Establishing a good diabetes treatment plan will help you manage the condition for the best possible outcomes.
Here are some ways to make a Type 1 diabetes treatment plan:
Consult with a doctor to start or adjust your treatment plan
Type 1 diabetes, which is also called juvenile diabetes, is a chronic disease, which, despite its name, can begin and affect people at any age. This type of diabetes is an autoimmune disease.
While it can occur suddenly due to infection, symptoms will usually appear after an illness. Symptoms in type 1 are usually quite noticeable, more severe, and quicker to cause illness.
Seek medical attention immediately if faced with any of the following severe problems in untreated type 1 or 2 diabetes
These problems can be life-threatening. They may include:
- Weakened immunity to infectious diseases
- Poor circulation (including in the eyes and kidneys)
- Illnesses, infectious diseases
- Numbness, tingling in toes and feet
- Infections slow to heal (if at all) especially in toes and feet
- Gangrene (dead flesh) in toes, feet, and legs (usually without pain)
Take your medications every day
Those with type 1 diabetes must work with their doctor to find their correct dosage of insulin, because different individuals have different reactions to various types of insulin, and because some individuals with this type of diabetes may still be producing insulin at mild levels.
Without insulin, the symptoms of Type 1 diabetes will rapidly worsen and eventually cause death. Your precise daily insulin dosages will vary based on your size, diet, activity level, and genetics, which is why it is so important to see a doctor to get a thorough evaluation before beginning your diabetes treatment plan.
In general, people with diabetes should strive to be physically fit. Physical exercise has the effect of lowering the body’s glucose levels – sometimes for as long as 24 hours.
The most harmful effects of diabetes are caused by elevated glucose levels (blood sugar “spikes”), therefore, exercise after eating is a valuable tool that uses sugar naturally and allows people with diabetes to keep glucose at manageable levels.
Exercise also provides the same benefits to those with diabetes that it does to those without it – namely, greater overall fitness, weight loss (but rapid weight loss is a bad symptom indicating food and sugar is not used properly by your system). You can gain higher strength and endurance, higher energy levels, elevated mood, and more benefits of exercise as well.
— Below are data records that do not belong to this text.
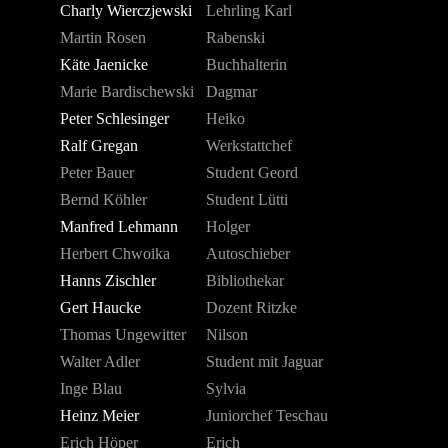
Charly Wierczjewski
Lehrling Karl
Martin Rosen
Rabenski
Käte Jaenicke
Buchhalterin
Marie Bardischewski
Dagmar
Peter Schlesinger
Heiko
Ralf Gregan
Werkstattchef
Peter Bauer
Student Geord
Bernd Köhler
Student Lütti
Manfred Lehmann
Holger
Herbert Chwoika
Autoschieber
Hanns Zischler
Bibliothekar
Gert Haucke
Dozent Ritzke
Thomas Ungewitter
Nilson
Walter Adler
Student mit Jaguar
Inge Blau
Sylvia
Heinz Meier
Juniorchef Teschau
Erich Höper
Erich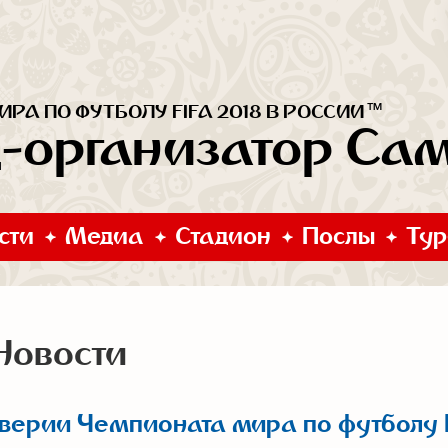
™
РА ПО ФУТБОЛУ FIFA 2018 В РОССИИ
д-организатор Са
сти
Медиа
Стадион
Послы
Тур
Новости
верии Чемпионата мира по футболу 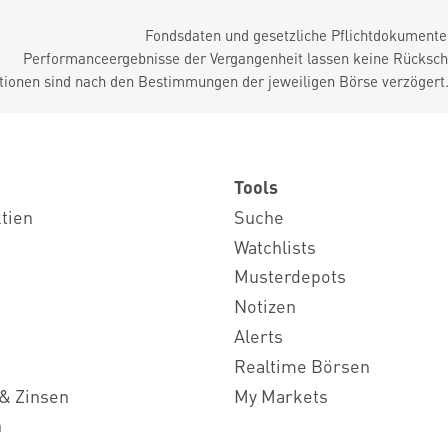
Fondsdaten und gesetzliche Pflichtdokument
Performanceergebnisse der Vergangenheit lassen keine Rückschl
tionen sind nach den Bestimmungen der jeweiligen Börse verzögert
Tools
ktien
Suche
Watchlists
Musterdepots
Notizen
Alerts
Realtime Börsen
& Zinsen
My Markets
n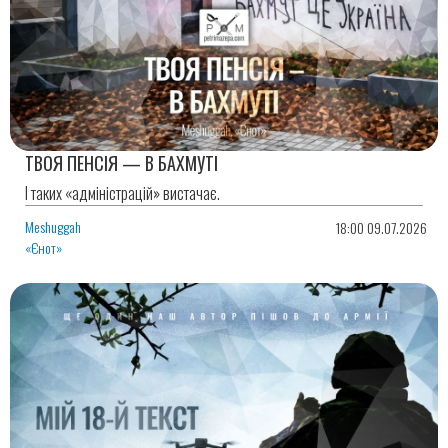
ТВОЯ ПЕНСІЯ — В БАХМУТІ
І таких «адміністрацій» вистачає.
Meshuggah
18:00 09.07.2026
«Єнот»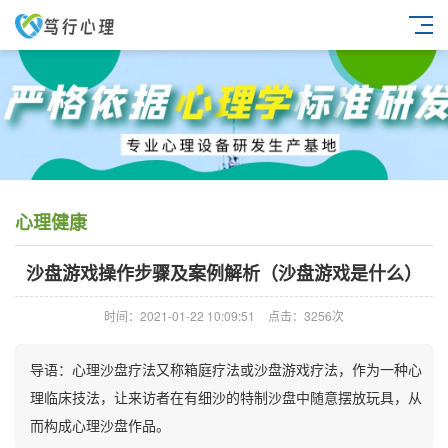
心理健康
沙盘游戏操作步骤及案例解析（沙盘游戏是什么）
时间：2021-01-22 10:09:51
点击：3256次
导语：心理沙盘疗法又称箱庭疗法或沙盘游戏疗法，作为一种心
理临床技法，让来访者在有细沙的特制沙盘中随意摆放玩具，从
而构成心理沙盘作品。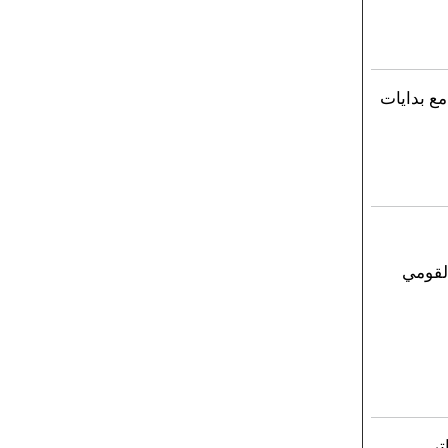
مع بدايات
لقومي
تر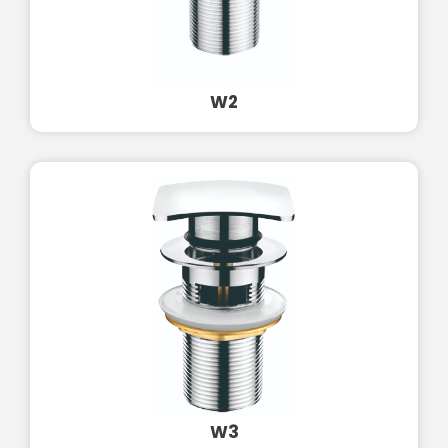
W2
W3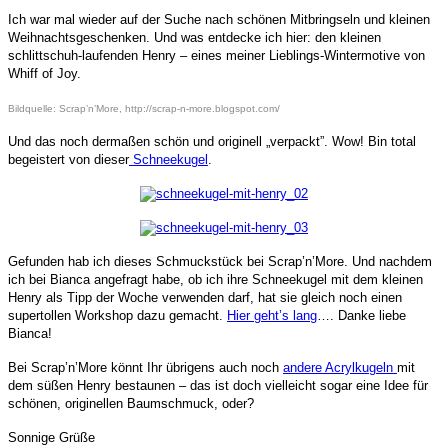
Ich war mal wieder auf der Suche nach schönen Mitbringseln und kleinen
Weihnachtsgeschenken. Und was entdecke ich hier: den kleinen
schlittschuh-laufenden Henry – eines meiner Lieblings-Wintermotive von
Whiff of Joy.
Bildquelle: Scrap’n’More, http://scrap-n-more.blogspot.com/
Und das noch dermaßen schön und originell „verpackt”. Wow! Bin total
begeistert von dieser
Schneekugel
.
Gefunden hab ich dieses Schmuckstück bei Scrap’n’More. Und nachdem
ich bei Bianca angefragt habe, ob ich ihre Schneekugel mit dem kleinen
Henry als Tipp der Woche verwenden darf, hat sie gleich noch einen
supertollen Workshop dazu gemacht.
Hier geht’s lang
…. Danke liebe
Bianca!
Bei Scrap’n’More könnt Ihr übrigens auch noch
andere Acrylkugeln
mit
dem süßen Henry bestaunen – das ist doch vielleicht sogar eine Idee für
schönen, originellen Baumschmuck, oder?
Sonnige Grüße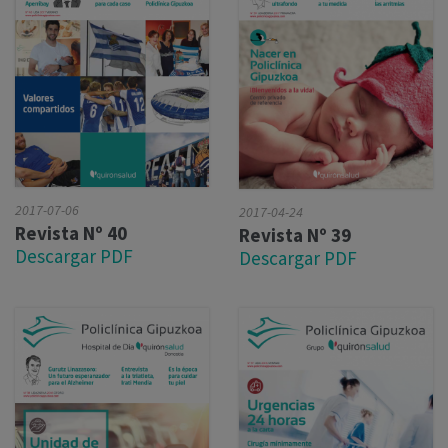
2017-07-06
2017-04-24
Revista Nº 40
Revista Nº 39
Descargar PDF
Descargar PDF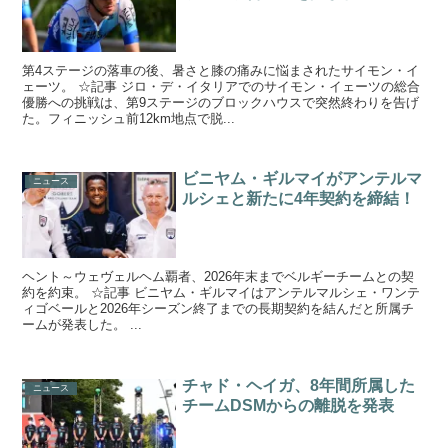
第4ステージの落車の後、暑さと膝の痛みに悩まされたサイモン・イ
ェーツ。 ☆記事 ジロ・デ・イタリアでのサイモン・イェーツの総合
優勝への挑戦は、第9ステージのブロックハウスで突然終わりを告げ
た。フィニッシュ前12km地点で脱...
ビニヤム・ギルマイがアンテルマ
ニュース
ルシェと新たに4年契約を締結！
ヘント～ウェヴェルヘム覇者、2026年末までベルギーチームとの契
約を約束。 ☆記事 ビニヤム・ギルマイはアンテルマルシェ・ワンテ
ィゴベールと2026年シーズン終了までの長期契約を結んだと所属チ
ームが発表した。 ...
チャド・ヘイガ、8年間所属した
ニュース
チームDSMからの離脱を発表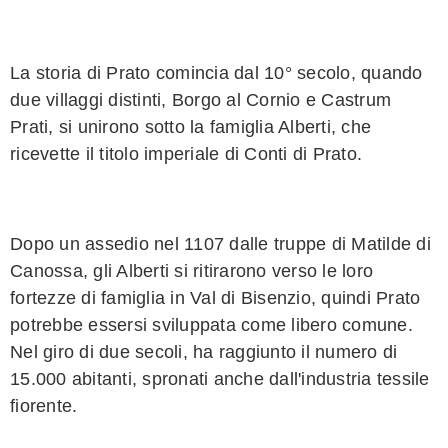
La storia di Prato comincia dal 10° secolo, quando
due villaggi distinti, Borgo al Cornio e Castrum
Prati, si unirono sotto la famiglia Alberti, che
ricevette il titolo imperiale di Conti di Prato.
Dopo un assedio nel 1107 dalle truppe di Matilde di
Canossa, gli Alberti si ritirarono verso le loro
fortezze di famiglia in Val di Bisenzio, quindi Prato
potrebbe essersi sviluppata come libero comune.
Nel giro di due secoli, ha raggiunto il numero di
15.000 abitanti, spronati anche dall'industria tessile
fiorente.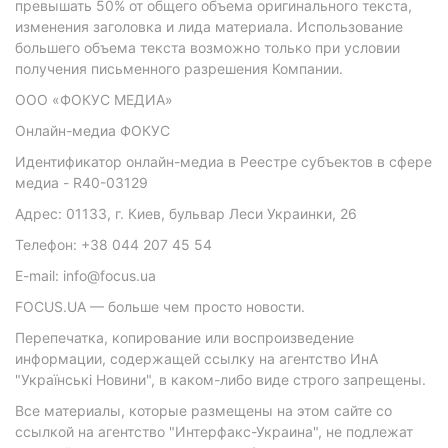
превышать 50% от общего объема оригинального текста,
изменения заголовка и лида материала. Использование
большего объема текста возможно только при условии
получения письменного разрешения Компании.
ООО «ФОКУС МЕДИА»
Онлайн-медиа ФОКУС
Идентификатор онлайн-медиа в Реестре субъектов в сфере
медиа - R40-03129
Адрес: 01133, г. Киев, бульвар Леси Украинки, 26
Телефон: +38 044 207 45 54
E-mail: info@focus.ua
FOCUS.UA — больше чем просто новости.
Перепечатка, копирование или воспроизведение
информации, содержащей ссылку на агентство ИнА
"Українські Новини", в каком-либо виде строго запрещены.
Все материалы, которые размещены на этом сайте со
ссылкой на агентство "Интерфакс-Украина", не подлежат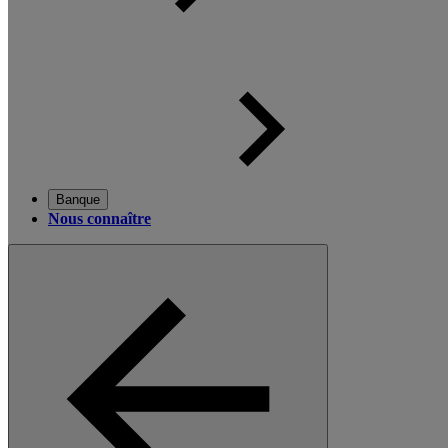
Banque
Nous connaître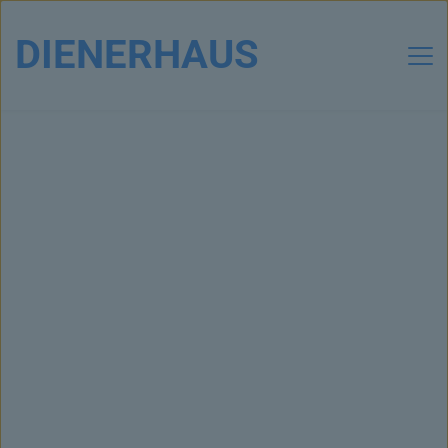
DIENERHAUS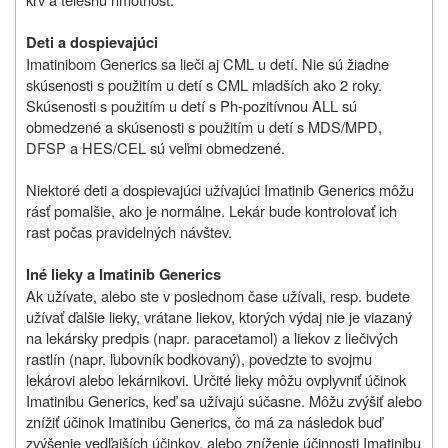
Deti a dospievajúci
Imatinibom Generics sa lieči aj CML u detí. Nie sú
ž
iadne
skúsenosti s pou
ž
itím u detí s CML mladších ako 2 roky.
Skúsenosti s použitím u detí s Ph-pozitívnou ALL sú
obmedzené a skúsenosti s použitím u detí s MDS/MPD,
DFSP a HES/CEL sú veľmi obmedzené.
Niektoré deti a dospievajúci u
ž
ívajúci Imatinib Generics mô
ž
u
rásť pomalšie, ako je normálne. Lekár bude kontrolovať ich
rast počas pravidelných návštev.
Iné lieky a
Imatinib Generics
Ak u
ž
ívate, alebo ste v poslednom čase u
ž
ívali, resp. budete
u
ž
ívať ďalšie lieky, vrátane liekov, ktorých výdaj nie je viazaný
na lekársky predpis (napr. paracetamol) a liekov z liečivých
rastlín (napr. ľubovník bodkovaný), povedzte to svojmu
lekárovi alebo lekárnikovi. Určité lieky môžu ovplyvniť účinok
Imatinibu Generics, keď sa užívajú súčasne. Mô
ž
u zvýšiť alebo
zní
ž
iť účinok Imatinibu Generics, čo má za následok buď
zvýšenie vedľajších účinkov, alebo zní
ž
enie účinnosti Imatinibu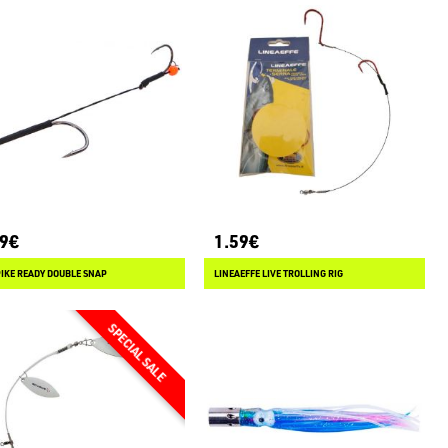
89€
1.59€
IKE READY DOUBLE SNAP
LINEAEFFE LIVE TROLLING RIG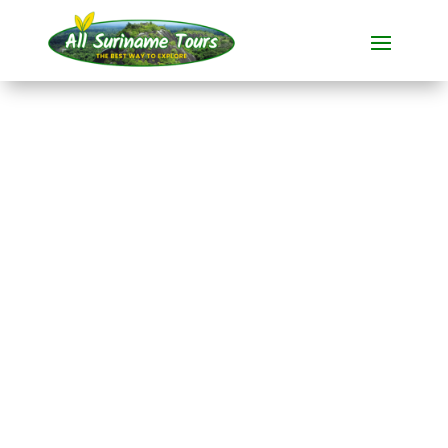
TOUR
Brownsberg Dagtrip
All-round Tours
1 DAG(EN)
Geen verborgen kosten:
wat je ziet, is wat je betaalt!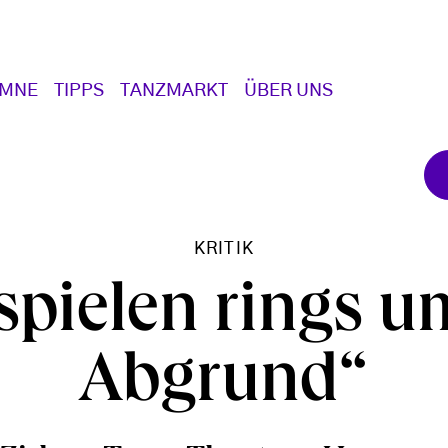
UMNE
TIPPS
TANZMARKT
ÜBER UNS
KRITIK
spielen rings 
Abgrund“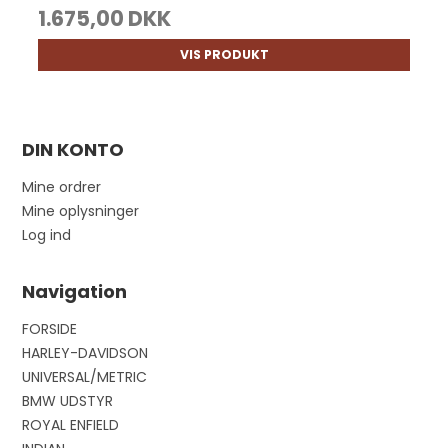
1.675,00 DKK
VIS PRODUKT
DIN KONTO
Mine ordrer
Mine oplysninger
Log ind
Navigation
FORSIDE
HARLEY-DAVIDSON
UNIVERSAL/METRIC
BMW UDSTYR
ROYAL ENFIELD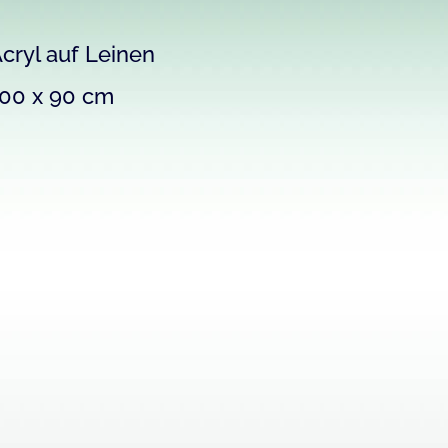
cryl auf Leinen
00 x 90 cm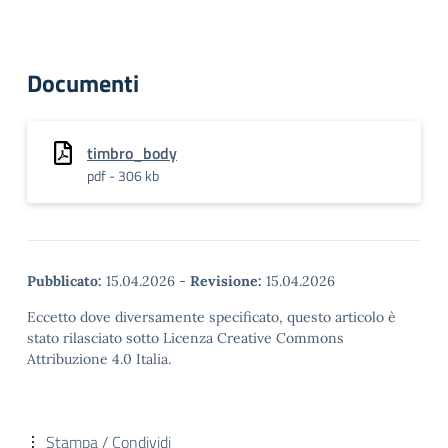
Documenti
timbro_body
pdf - 306 kb
Pubblicato:
15.04.2026
-
Revisione:
15.04.2026
Eccetto dove diversamente specificato, questo articolo è
stato rilasciato sotto Licenza Creative Commons
Attribuzione 4.0 Italia.
Stampa / Condividi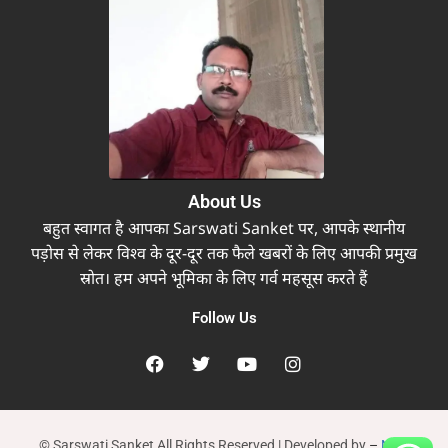
About Us
बहुत स्वागत है आपका Sarswati Sanket पर, आपके स्थानीय
पड़ोस से लेकर विश्व के दूर-दूर तक फैले खबरों के लिए आपकी प्रमुख
स्रोत। हम अपने भूमिका के लिए गर्व महसूस करते हैं
Follow Us
© Sarswati Sanket All Rights Reserved | Developed by
–
New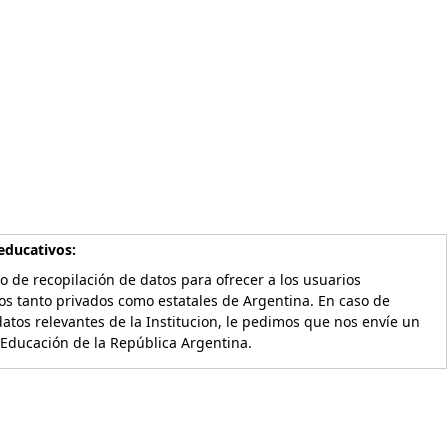
educativos:
o de recopilación de datos para ofrecer a los usuarios
os tanto privados como estatales de Argentina. En caso de
atos relevantes de la Institucion, le pedimos que nos envíe un
 Educación de la República Argentina.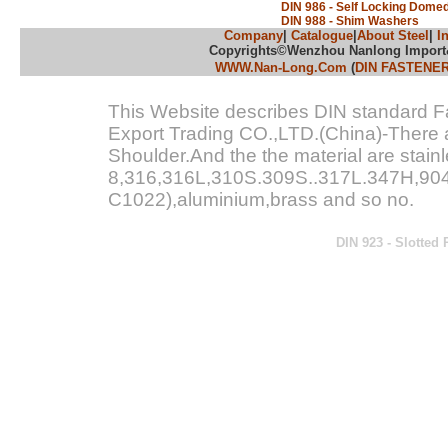
DIN 986 - Self Locking Domed
DIN 988 - Shim Washers
Company
|
Catalogue
|
About Steel
|
I
Copyrights©Wenzhou Nanlong Import&Ex
WWW.Nan-Long.Com
(
DIN FASTENER
This Website describes DIN standard 
Export Trading CO.,LTD.(China)-There 
Shoulder.And the the material are stain
8,316,316L,310S.309S..317L.347H,904L
C1022),aluminium,brass and so no.
DIN 923 - Slotted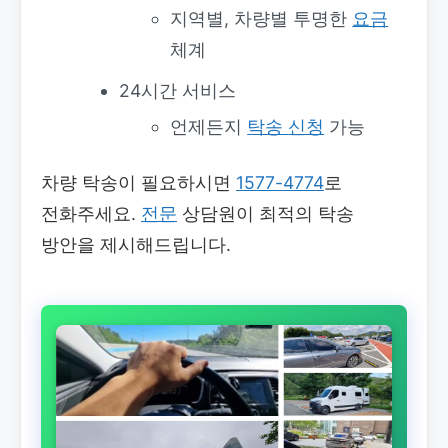
지역별, 차량별 투명한
요금
체계
24시간 서비스
언제든지
탁송
신청
가능
차량 탁송이 필요하시면
1577-4774
로
전화주세요.
전문
상담원이 최적의 탁송
방안을 제시해드립니다.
Stress is known to cause blood sugar levels to fluctuate. Constant or prolonged stress can cause blood sugar levels to rise in the long term, which means you may need to use more medication or exercise more frequently to stay healthy.
Generally, the best cure for stress is a preventative one – avoid stress in the first place by exercising frequently, getting enough sleep, avoiding stressful situations when possible, and talking about your problems before they become serious.
Read also: How To Undergo Diagnostic Tests For Diabetes
Avoid getting sick
Illness can cause your blood sugars to fluctuate. Prolonged or serious illness can necessitate changes in the way you take your diabetes medication.
The best policy when it comes to illnesses, is to avoid them by living a life that is as healthy, happy, and stress-free as possible. If and when you do come down with an illness, be sure to give yourself the rest and medicine that you need to get better as quickly as possible.
Modify your diabetes treatment plans to account for menstruation and menopause
Women with diabetes have unique challenges when it comes to managing blood sugar during their periods and menopause.
Though diabetes affects every woman differently, many women report having elevated blood sugar levels in the days before their periods, which can require using more insulin or changing your diet and exercise habits to compensate.
However, your blood sugar levels during your menstrual cycle may be different, so talk to your doctor or gynecologist for specific guidance.
Schedule regular check-ups with your doctor
Right after you are diagnosed with Type 1 diabetes, it is likely that you will need to meet with your doctor regularly to get a sense for how to best control your blood glucose levels. It can take a few weeks to develop an insulin therapy regimen that perfectly matches your diet and activity level.
Once your diabetes treatment routine is established, you won’t need to meet with your doctor quite as often.
However, you should plan on maintaining a good relationship with your doctor, which means scheduling semi-regular follow-up appointments. Your doctor is the person who is best-suited to detecting anomalies to manage your diabetes during times of stress, sickness, pregnancy, and so on.